When piping to an Elasticsearch output, the index name is required.

Options

All authentication options only apply to an http(s) output.

Known Hosts configuration

You may create an ~/.esdiag/hosts.yml configuration file to much like an ~/.ssh/config file.

For example, here is a localhost definition with no authentication:

localhost:
  auth: None
  url: http://localhost:9200/

This allows you to use localhost as a shorthand for http://localhost:9200/. Both commands are equivalent:

espipe docs.ndjson http://localhost:9200/new_index
espipe docs.ndjson localhost:new_index

An Elasticsearch Service (ESS) cluster with API key authentication:

ess-cluster:
  auth: Apikey
  url: https://ess-cluster.es.us-west-2.aws.found.io/
  apikey: "fak34p1k3ydcbcc2c134c3eb3bf967bcf67q=="

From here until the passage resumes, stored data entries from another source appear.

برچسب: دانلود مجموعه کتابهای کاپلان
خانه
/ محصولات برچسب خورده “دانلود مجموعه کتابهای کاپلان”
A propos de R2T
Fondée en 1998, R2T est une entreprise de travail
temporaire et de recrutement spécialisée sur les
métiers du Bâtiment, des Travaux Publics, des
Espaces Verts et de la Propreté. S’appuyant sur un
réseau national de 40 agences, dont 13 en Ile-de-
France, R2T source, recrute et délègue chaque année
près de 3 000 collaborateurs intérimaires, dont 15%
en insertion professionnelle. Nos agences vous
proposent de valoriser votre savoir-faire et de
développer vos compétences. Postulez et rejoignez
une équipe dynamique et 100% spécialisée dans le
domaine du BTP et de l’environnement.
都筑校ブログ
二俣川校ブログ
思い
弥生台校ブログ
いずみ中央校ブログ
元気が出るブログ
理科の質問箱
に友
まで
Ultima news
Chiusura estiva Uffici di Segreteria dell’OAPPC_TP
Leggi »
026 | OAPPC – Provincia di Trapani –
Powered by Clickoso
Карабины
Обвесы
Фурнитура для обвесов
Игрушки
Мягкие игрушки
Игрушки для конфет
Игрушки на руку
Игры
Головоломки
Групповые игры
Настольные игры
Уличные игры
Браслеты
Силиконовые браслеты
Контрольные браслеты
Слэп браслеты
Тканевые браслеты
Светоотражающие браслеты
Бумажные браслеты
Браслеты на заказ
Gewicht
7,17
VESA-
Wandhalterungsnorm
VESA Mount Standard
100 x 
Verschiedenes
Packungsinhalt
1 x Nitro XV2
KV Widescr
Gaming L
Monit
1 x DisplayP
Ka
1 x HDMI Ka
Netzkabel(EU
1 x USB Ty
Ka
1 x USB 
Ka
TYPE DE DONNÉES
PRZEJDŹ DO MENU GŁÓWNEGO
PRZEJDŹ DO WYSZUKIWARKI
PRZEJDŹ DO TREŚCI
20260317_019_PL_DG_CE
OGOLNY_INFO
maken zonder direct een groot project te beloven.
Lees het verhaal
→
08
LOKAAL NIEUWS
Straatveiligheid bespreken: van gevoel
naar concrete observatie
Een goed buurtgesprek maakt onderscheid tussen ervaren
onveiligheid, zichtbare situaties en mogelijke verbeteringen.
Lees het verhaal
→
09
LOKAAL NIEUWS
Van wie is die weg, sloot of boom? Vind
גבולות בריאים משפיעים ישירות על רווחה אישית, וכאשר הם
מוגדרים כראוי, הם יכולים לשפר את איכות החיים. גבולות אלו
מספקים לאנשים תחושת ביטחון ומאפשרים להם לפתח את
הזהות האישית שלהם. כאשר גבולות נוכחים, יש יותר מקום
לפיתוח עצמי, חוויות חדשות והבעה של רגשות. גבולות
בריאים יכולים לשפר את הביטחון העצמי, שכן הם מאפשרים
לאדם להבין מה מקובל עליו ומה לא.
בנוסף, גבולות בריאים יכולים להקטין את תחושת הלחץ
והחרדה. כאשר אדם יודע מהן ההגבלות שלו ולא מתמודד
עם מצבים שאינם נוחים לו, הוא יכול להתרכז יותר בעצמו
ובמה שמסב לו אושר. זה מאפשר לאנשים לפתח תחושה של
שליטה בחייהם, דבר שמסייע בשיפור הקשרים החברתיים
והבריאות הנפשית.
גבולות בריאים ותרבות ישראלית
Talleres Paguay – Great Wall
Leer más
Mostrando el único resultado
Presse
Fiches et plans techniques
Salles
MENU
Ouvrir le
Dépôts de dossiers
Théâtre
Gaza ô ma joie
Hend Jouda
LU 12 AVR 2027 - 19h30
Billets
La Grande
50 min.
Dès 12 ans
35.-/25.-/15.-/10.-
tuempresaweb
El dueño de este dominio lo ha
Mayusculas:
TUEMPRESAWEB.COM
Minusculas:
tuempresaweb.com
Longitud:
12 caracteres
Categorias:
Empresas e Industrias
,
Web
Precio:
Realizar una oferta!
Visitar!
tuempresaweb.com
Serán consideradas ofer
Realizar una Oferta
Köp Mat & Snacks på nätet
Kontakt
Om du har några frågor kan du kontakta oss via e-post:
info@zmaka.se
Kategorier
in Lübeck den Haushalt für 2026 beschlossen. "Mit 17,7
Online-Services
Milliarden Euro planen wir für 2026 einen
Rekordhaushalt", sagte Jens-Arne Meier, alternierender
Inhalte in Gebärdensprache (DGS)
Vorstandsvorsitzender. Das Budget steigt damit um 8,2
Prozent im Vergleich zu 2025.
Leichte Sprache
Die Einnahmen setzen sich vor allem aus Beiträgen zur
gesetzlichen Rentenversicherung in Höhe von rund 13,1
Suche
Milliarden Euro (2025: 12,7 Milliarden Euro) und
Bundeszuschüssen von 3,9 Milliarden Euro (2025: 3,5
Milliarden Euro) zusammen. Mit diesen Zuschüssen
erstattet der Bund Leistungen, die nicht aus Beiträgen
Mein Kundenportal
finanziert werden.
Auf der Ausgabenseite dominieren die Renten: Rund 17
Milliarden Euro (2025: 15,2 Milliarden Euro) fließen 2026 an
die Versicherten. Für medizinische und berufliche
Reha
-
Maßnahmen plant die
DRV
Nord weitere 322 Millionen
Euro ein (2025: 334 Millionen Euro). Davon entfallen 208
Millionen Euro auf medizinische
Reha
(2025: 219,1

Enabling you to use the shorthand:

espipe docs.ndjson https://esdiag.es.us-west-2.aws.found.io/new_index --apikey="fak34p1k3ydcbcc2c134c3eb3bf967bcf67q=="
espipe docs.ndjson ess-cluster:new_index

Troubleshooting

If you need detailed logs on what espipe is doing, you can set the RUST_LOG environment variable:

export RUST_LOG=debug

Examples

Load a single .ndjson file into an Elastic Cloud cluster using an API key:

espipe docs.ndjson https://esdiag.es.us-west-2.aws.found.io/new_index --apikey="fak34p1k3ydcbcc2c134c3eb3bf967bcf67q=="

Load all .ndjson files from an Agent diagnostics into a local Elasticsearch cluster:

  1. Define a shell function that finds all .ndjson files recursively, calling espipe on each:

    function espipe-find() { for file in $(find $1 -name "*.ndjson" ); do echo -n "$file > "; espipe "$file" "$2"; done }
  2. The espipe-find function with the directory and output target index matching the logs-*-* datastream template:

    espipe-find elastic-agent-123abc http://localhost:9200/logs-agent-default

This ingests all documents into a new datastream called logs-agent-default making the logs visible in Kibana's logs explorer.